オーディオ機能としては、CDの再生やFM/AMラジオにくわえ、CDをリニアPCMやMP3に変換して(リッピング)、HDDに蓄積することも可能だ。内蔵アンプは信号入力から最終段までフルデジタル処理の2ch構成で、4〜16オームのオーディオ用スピーカーをそのまま利用できる。もちろん内蔵アンプはテレビ視聴や動画再生時にも利用可能だ。
また、ビクターとケンウッドが持つDSP技術を投入。最高24bitまでのビット拡張と最大4倍のオーバーサンプリング処理を同時に行い、音場の広がりと厚みを増やす「HRS+」(High Resolution Sound +)や2本のスピーカーでバーチャルサラウンドを楽しめる「3Dフォニック」といった機能を搭載した。
そしてオーディオとビジュアルの融合を目指す同機ならでは、といえる機能が、新しいユーザーインタフェース。リモコンには大きな「A」と「V」のボタンが配置され、それぞれオーディオとビジュアルのスタートメニューが表示される仕組み。録画、ラジオ録音、イコライザーによる音質調整なども直感的に操作できるように配置されている。
前述のMELINKは、金沢工業大学が主催する新メディア・プラットフォーム協議会(2011年1月設立予定)が始める新しい音声情報サービスだ。インターネットを利用してAM/FMラジオのサイマル放送(難聴取対策)を行うほか、SD解像度のFlash動画や静止画・テキストによる付加情報をテレビ画面に表示できるのが特長。リッチな画面付きのラジオを楽しめる。
さらに視聴地域を限定する機能を持っているため、ラジオのローカル局と同様に地域密着型の広告を流すことも可能だ。「付加情報は、コンテンツの運営体が独自にハンドリングできる。QRコードを使って携帯電話との連携や物販という展開も検討している」(同社)。

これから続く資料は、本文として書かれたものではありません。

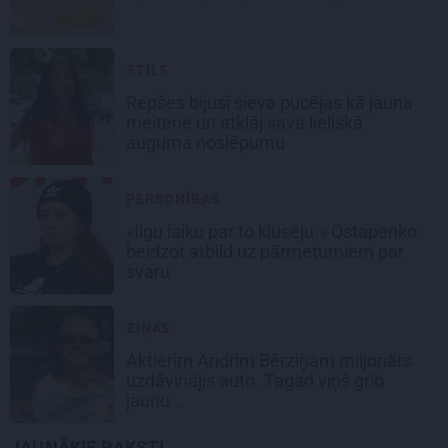
STILS
Repšes bijusī sieva pucējas kā jauna
meitene un atklāj sava lieliskā
auguma noslēpumu
PERSONĪBAS
«Ilgu laiku par to klusēju.» Ostapenko
beidzot atbild uz pārmetumiem par
svaru
ZIŅAS
Aktierim Andrim Bērziņam miljonārs
uzdāvinājis auto. Tagad viņš grib
jaunu…
JAUNĀKIE RAKSTI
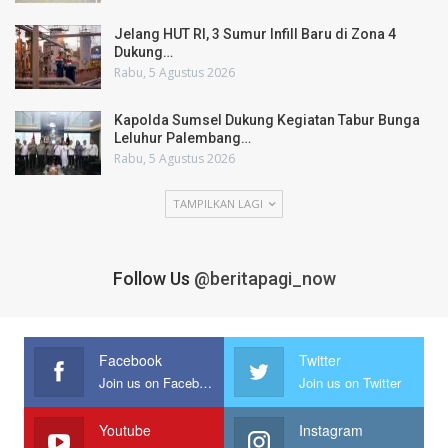
Jelang HUT RI, 3 Sumur Infill Baru di Zona 4
Dukung…
Rabu, 5 Agustus 2026
Kapolda Sumsel Dukung Kegiatan Tabur Bunga
Leluhur Palembang…
Rabu, 5 Agustus 2026
TAMPILKAN LAGI
Follow Us
@beritapagi_now
Facebook
Twitter
Join us on Facebook
Join us on Twitter
Youtube
Instagram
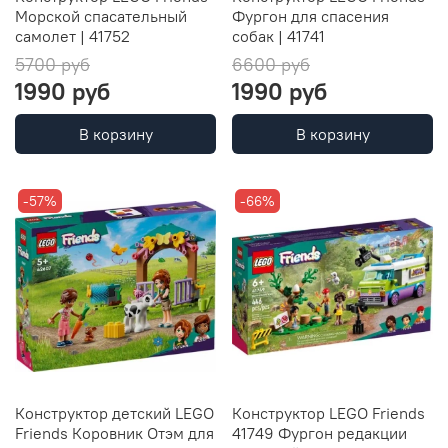
Морской спасательный
Фургон для спасения
самолет | 41752
собак | 41741
5700 руб
6600 руб
1990 руб
1990 руб
В корзину
В корзину
-57%
-66%
Конструктор детский LEGO
Конструктор LEGO Friends
Friends Коровник Отэм для
41749 Фургон редакции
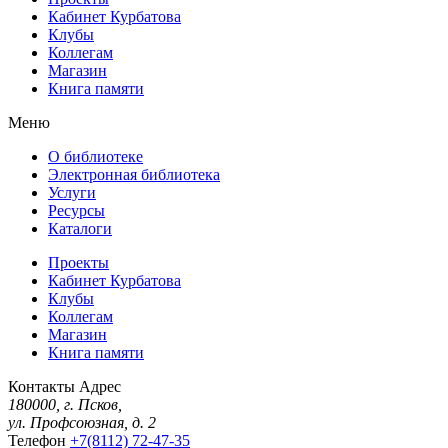
Кабинет Курбатова
Клубы
Коллегам
Магазин
Книга памяти
Меню
О библиотеке
Электронная библиотека
Услуги
Ресурсы
Каталоги
Проекты
Кабинет Курбатова
Клубы
Коллегам
Магазин
Книга памяти
Контакты
Адрес
180000, г. Псков,
ул. Профсоюзная, д. 2
Телефон
+7(8112) 72-47-35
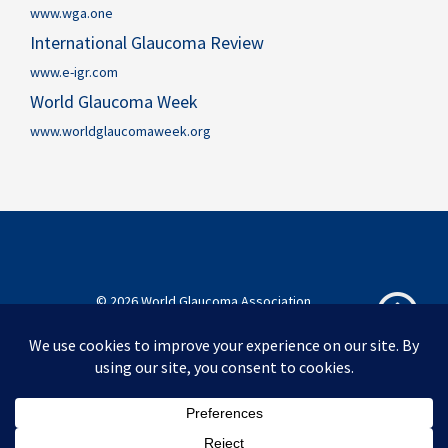
www.wga.one
International Glaucoma Review
www.e-igr.com
World Glaucoma Week
www.worldglaucomaweek.org
© 2026 World Glaucoma Association
World Glaucoma Association
Privacy Policy
Makluman Penafian
Penghargaan
Hubungi
English
简体中文
Português do Brasil
Español
Melayu
Telugu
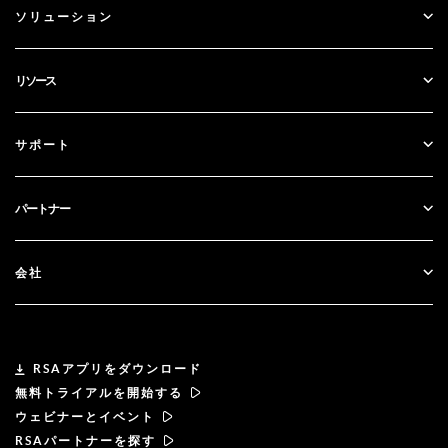
ソリューション
SecurID
パスワードレス化
リソース
ガバナンス＆ライフサイクル
多要素認証
すべてのリソース
サポート
政府
ブログ
テクニカルサポート
金融サービス
パートナー
ウェビナーとイベント
カスタマー・サポート
パートナー検索
RSA + マイクロソフト
ドキュメンテーション
会社
パートナーになる
RSAについて
パートナーポータル
リーダーシップ
RSAアプリをダウンロード
無料トライアルを開始する
ニュース& プレス
ウェビナーとイベント
RSAパートナーを探す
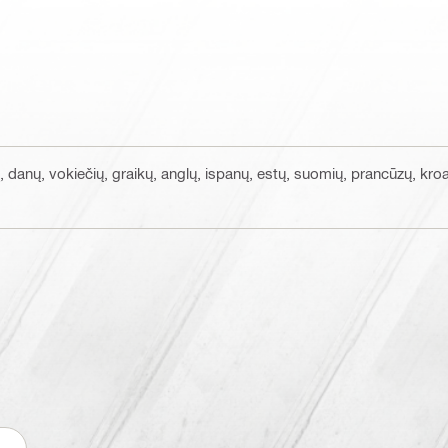
, danų, vokiečių, graikų, anglų, ispanų, estų, suomių, prancūzų, kroatų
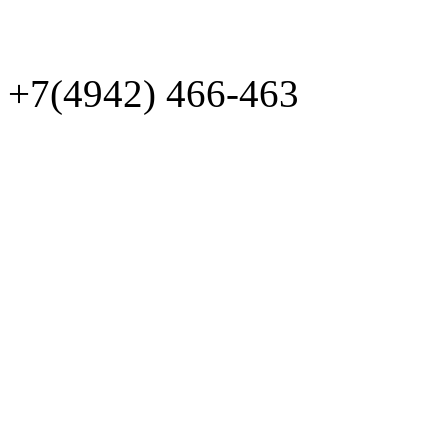
+7(4942)
466-463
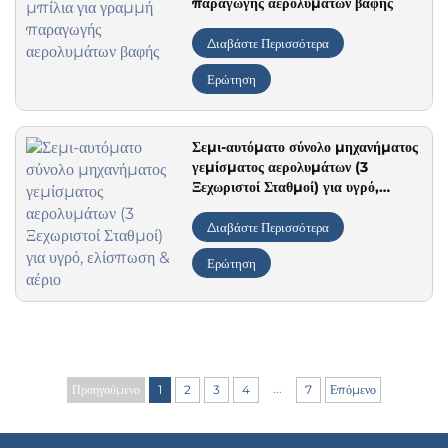
παραγωγής αερολυμάτων βαφής
Διαβάστε Περισσότερα
Ερώτηση
Σεμι-αυτόματο σύνολο μηχανήματος
γεμίσματος αερολυμάτων (3
Ξεχωριστοί Σταθμοί) για υγρό,
ελίσπωση & αέριο
Διαβάστε Περισσότερα
Ερώτηση
...
Προηγούμενο
1
2
3
4
7
Επόμενο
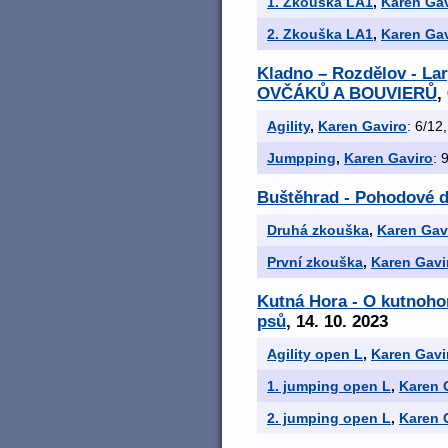
1. Zkouška LA1
,
Karen Gav
2. Zkouška LA1
,
Karen Gav
Kladno – Rozdělov - L
OVČÁKŮ A BOUVIERŮ
,
Agility
,
Karen Gaviro
: 6/12,
Jumpping
,
Karen Gaviro
: 
Buštěhrad - Pohodové 
Druhá zkouška
,
Karen Gav
První zkouška
,
Karen Gavi
Kutná Hora - O kutnoho
psů
, 14. 10. 2023
Agility open L
,
Karen Gavi
1. jumping open L
,
Karen 
2. jumping open L
,
Karen 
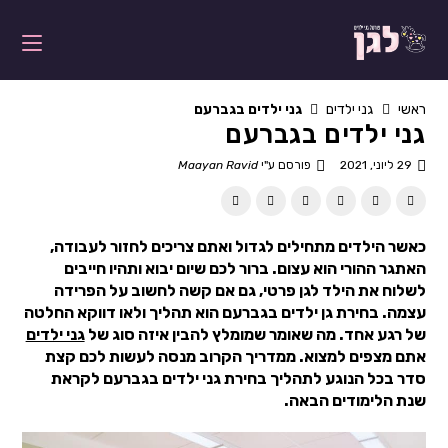
ראשי
גני ילדים
גני ילדים בגברעם
גני ילדים בגברעם
29 ליוני, 2021
פורסם ע"י
Maayan Ravid
כאשר הילדים מתחילים לגדול ואתם צריכים לחזור לעבודה,
האתגר ההורי הוא עצום. ברור לכם שיום יבוא ותהיו חייבים
לשלוח את הילד לגן פרטי, גם אם קשה לחשוב על הפרידה
עצמה. בחירת גן ילדים בגברעם הוא תהליך ולאו דווקא החלטה
של רגע אחד. מה שאומר שמומלץ להבין איזה סוג של
גני ילדים
אתם מצפים למצוא. ממדריך הקרוב מנסה לעשות לכם קצת
סדר בכל הנוגע לתהליך בחירת גני ילדים בגברעם לקראת
שנת הלימודים הבאה.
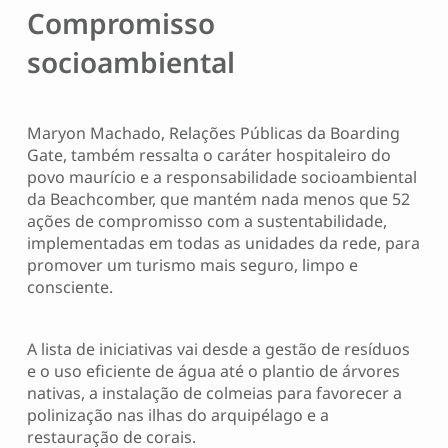
Compromisso
socioambiental
Maryon Machado, Relações Públicas da Boarding
Gate, também ressalta o caráter hospitaleiro do
povo maurício e a responsabilidade socioambiental
da Beachcomber, que mantém nada menos que 52
ações de compromisso com a sustentabilidade,
implementadas em todas as unidades da rede, para
promover um turismo mais seguro, limpo e
consciente.
A lista de iniciativas vai desde a gestão de resíduos
e o uso eficiente de água até o plantio de árvores
nativas, a instalação de colmeias para favorecer a
polinização nas ilhas do arquipélago e a
restauração de corais.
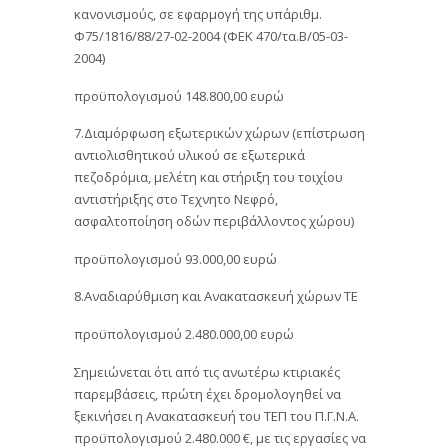
κανονισμούς, σε εφαρμογή της υπ΄αριθμ.
Φ75/1816/88/27-02-2004 (ΦΕΚ 470/τα.Β/05-03-
2004)
προϋπολογισμού 148.800,00 ευρώ
7.Διαμόρφωση εξωτερικών χώρων (επίστρωση
αντιολισθητικού υλικού σε εξωτερικά
πεζοδρόμια, μελέτη και στήριξη του τοιχίου
αντιστήριξης στο Τεχνητο Νεφρό,
ασφαλτοποίηση οδών περιβάλλοντος χώρου)
προϋπολογισμού 93.000,00 ευρώ
8.Αναδιαρύθμιση και Ανακατασκευή χώρων ΤΕ
προϋπολογισμού 2.480.000,00 ευρώ
Σημειώνεται ότι από τις ανωτέρω κτιριακές
παρεμβάσεις, πρώτη έχει δρομολογηθεί να
ξεκινήσει η Ανακατασκευή του ΤΕΠ του Π.Γ.Ν.Α.
προϋπολογισμού 2.480.000 €, με τις εργασίες να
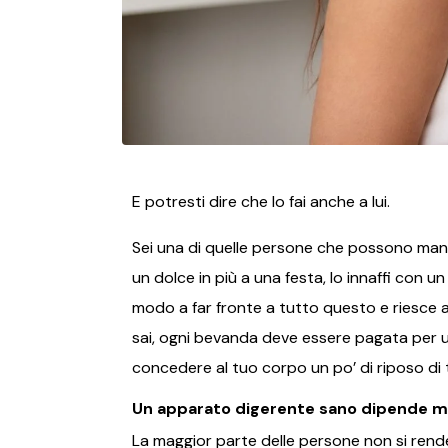
E potresti dire che lo fai anche a lui.
Sei una di quelle persone che possono mang
un dolce in più a una festa, lo innaffi con u
modo a far fronte a tutto questo e riesce a
sai, ogni bevanda deve essere pagata per una
concedere al tuo corpo un po’ di riposo di ta
Un apparato digerente sano dipende mo
La maggior parte delle persone non si rende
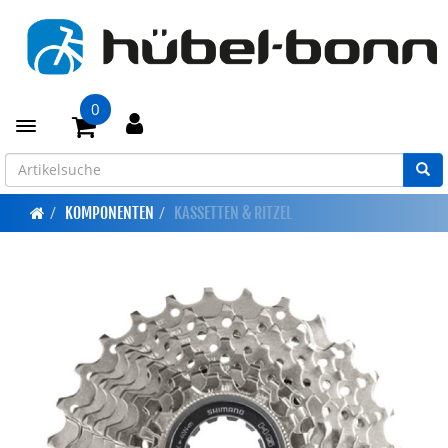
0
Toggle navigation
KOMPONENTEN
KASSETTEN & RITZEL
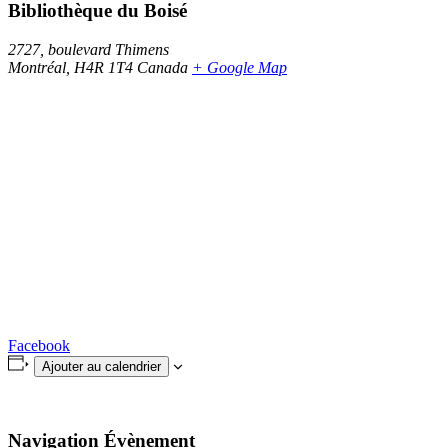
Bibliothèque du Boisé
2727, boulevard Thimens
Montréal
,
H4R 1T4
Canada
+ Google Map
Facebook
Ajouter au calendrier
Navigation Évènement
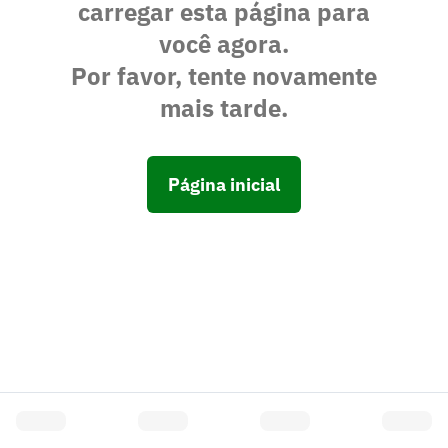
carregar esta página para
você agora.
Por favor, tente novamente
mais tarde.
Página inicial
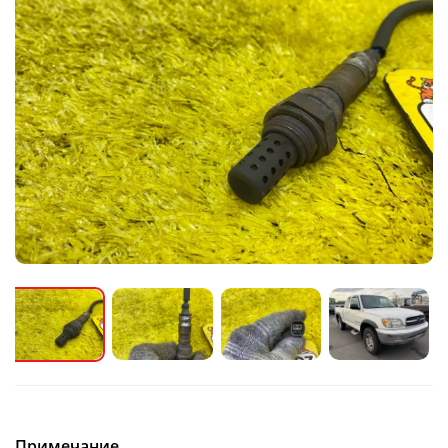
Примечание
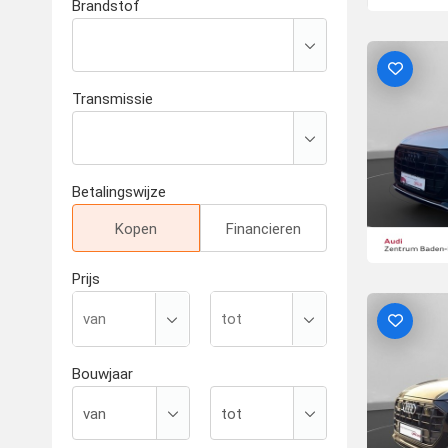
Brandstof
Transmissie
Betalingswijze
Kopen
Financieren
Prijs
Bouwjaar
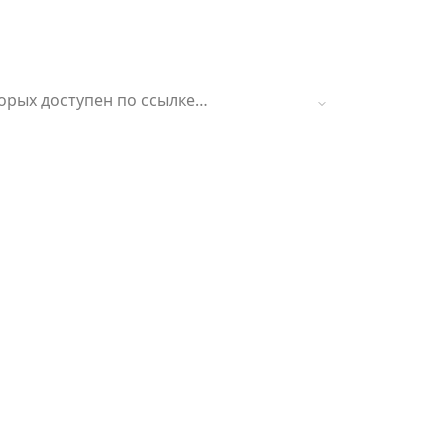
орых доступен по ссылке
ильном приложении.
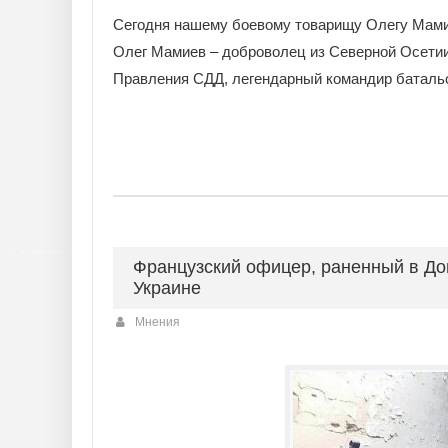
Сегодня нашему боевому товарищу Олегу Мами
Олег Мамиев – доброволец из Северной Осети
Правления СДД, легендарный командир батальо
Французский офицер, раненный в Дон
Украине
Мнения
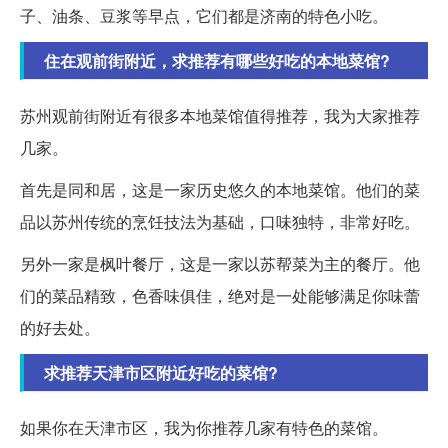
子、油条、豆浆等早点，它们都是济南的特色小吃。
住在观前街附近，求推荐有哪些好吃的本地菜馆?
苏州观前街附近有很多本地菜馆值得推荐，我为大家推荐
几家。
首先是同和居，这是一家历史悠久的本地菜馆。他们的菜
品以苏州传统的烹饪技法为基础，口味独特，非常好吃。
另外一家是枫叶餐厅，这是一家以苏帮菜为主的餐厅。他
们的菜品精致，色香味俱佳，绝对是一处能够满足你味蕾
的好去处。
求推荐天津市区附近好吃的菜馆?
如果你在天津市区，我为你推荐几家有特色的菜馆。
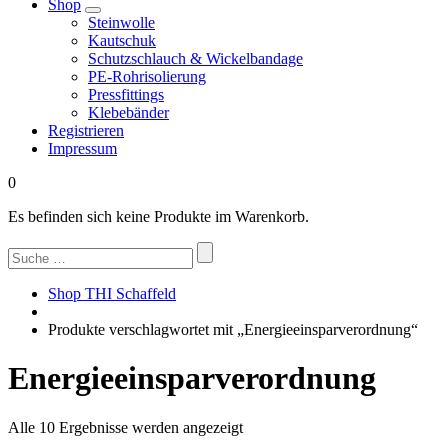
Shop
Steinwolle
Kautschuk
Schutzschlauch & Wickelbandage
PE-Rohrisolierung
Pressfittings
Klebebänder
Registrieren
Impressum
0
Es befinden sich keine Produkte im Warenkorb.
Suchen
nach:
Shop THI Schaffeld
Produkte verschlagwortet mit „Energieeinsparverordnung“
Energieeinsparverordnung
Nach
Alle 10 Ergebnisse werden angezeigt
Beliebtheit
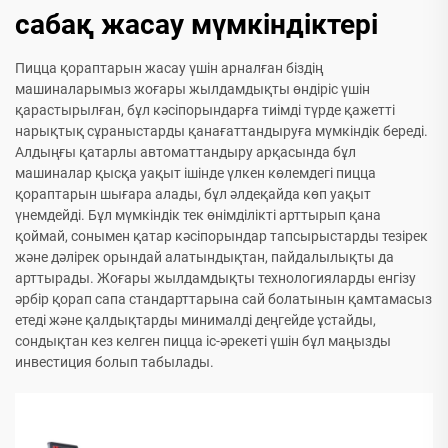
сабақ жасау мүмкіндіктері
Пицца қораптарын жасау үшін арналған біздің
машиналарымыз жоғары жылдамдықты өндіріс үшін
қарастырылған, бұл кәсіпорындарға тиімді түрде қажетті
нарықтық сұраныстарды қанағаттандыруға мүмкіндік береді.
Алдыңғы қатарлы автоматтандыру арқасында бұл
машиналар қысқа уақыт ішінде үлкен көлемдегі пицца
қораптарын шығара алады, бұл әлдеқайда көп уақыт
үнемдейді. Бұл мүмкіндік тек өнімділікті арттырып қана
қоймай, сонымен қатар кәсіпорындар тапсырыстарды тезірек
және дәлірек орындай алатындықтан, пайдалылықты да
арттырады. Жоғары жылдамдықты технологияларды енгізу
әрбір қорап сапа стандарттарына сай болатынын қамтамасыз
етеді және қалдықтарды минималді деңгейде ұстайды,
сондықтан кез келген пицца іс-әрекеті үшін бұл маңызды
инвестиция болып табылады.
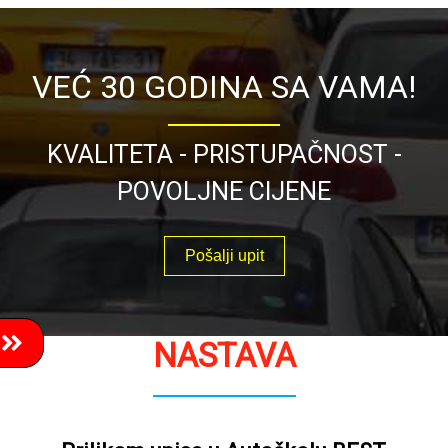
VEĆ 30 GODINA SA VAMA!
KVALITETA - PRISTUPAČNOST -
POVOLJNE CIJENE
Pošalji upit
NASTAVA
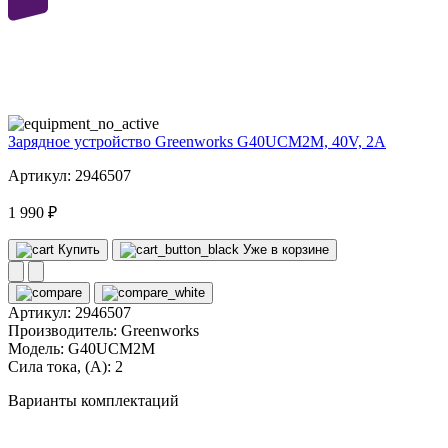
40
volt
Зарядное устройство Greenworks G40UCM2M, 40V, 2A
Артикул: 2946507
1 990 ₽
Купить
Уже в корзине
Артикул:
2946507
Производитель:
Greenworks
Модель:
G40UCM2M
Сила тока, (А):
2
Варианты комплектаций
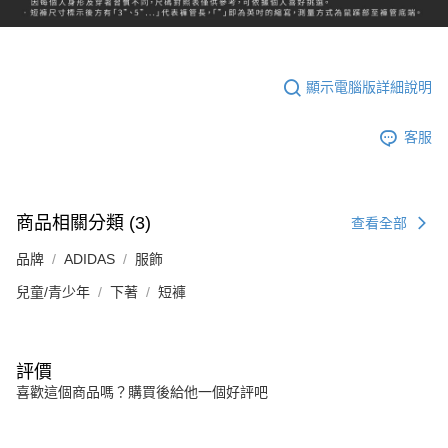
顯示電腦版詳細說明
客服
商品相關分類 (3)
查看全部
品牌
ADIDAS
服飾
兒童/青少年
下著
短褲
評價
喜歡這個商品嗎？購買後給他一個好評吧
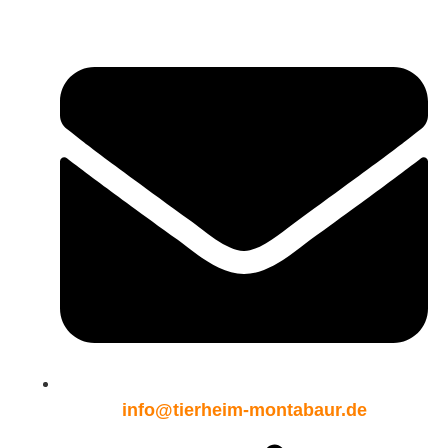
info@tierheim-montabaur.de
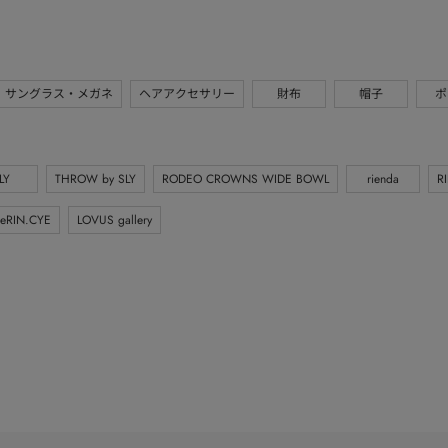
サングラス・メガネ
ヘアアクセサリー
財布
帽子
ポ
LY
THROW by SLY
RODEO CROWNS WIDE BOWL
rienda
R
eRIN.CYE
LOVUS gallery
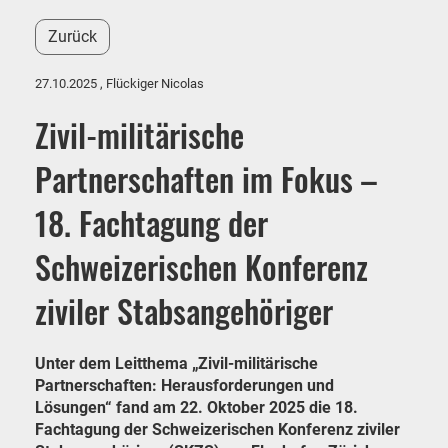
Zurück
27.10.2025
, Flückiger Nicolas
Zivil-militärische
Partnerschaften im Fokus –
18. Fachtagung der
Schweizerischen Konferenz
ziviler Stabsangehöriger
Unter dem Leitthema „Zivil-militärische
Partnerschaften: Herausforderungen und
Lösungen“ fand am 22. Oktober 2025 die 18.
Fachtagung der Schweizerischen Konferenz ziviler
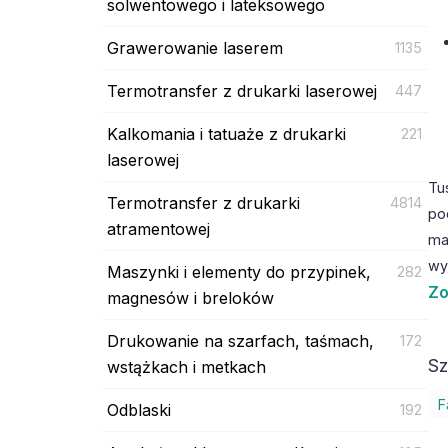
solwentowego i lateksowego
Grawerowanie laserem
1135
Termotransfer z drukarki laserowej
447
Kalkomania i tatuaże z drukarki
221
laserowej
Tu
Termotransfer z drukarki
4814
po
atramentowej
ma
wy
Maszynki i elementy do przypinek,
282
Zo
magnesów i breloków
Drukowanie na szarfach, taśmach,
172
Sz
wstążkach i metkach
F
Odblaski
192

新メディア・プラットフォーム協議会は、6〜8カ月後をめどに事業会社化する見込みだ。発表会のデモコンテンツは、エフエム東京や横浜エフエム放送、JFCC(ファッションTV)、エス・エス・エム(OH! Mikey)、ビクターエンタテインメントが提供。「コンテンツ事業者向けのシステムは低コストで構築できる。ローカルラジオ局はもちろん、地方自治体や観光協会などにも新しいメディアを提供できる」(同社)という。
一方、加賀電子やアイ・オー・データ機器、プラネックス・コミュニケーションズといったPC周辺機器メーカーもパートナーとして名前が挙がっている。対応ラジオチューナーなどハードウェアを発売する見通しだという。
JVC・ケンウッド・ホールディングスの前田悟常務は、オーディオとビジュアルを融合する新カテゴリー“RyomaX”を、国内のみならず海外にも積極的に展開する構えだ。「2011年1月のCESにRY-MA1を出品し、将来的にはラインアップを広げて海外市場にも展開する。われわれの事業の大きな柱になるだろう」(前田氏)。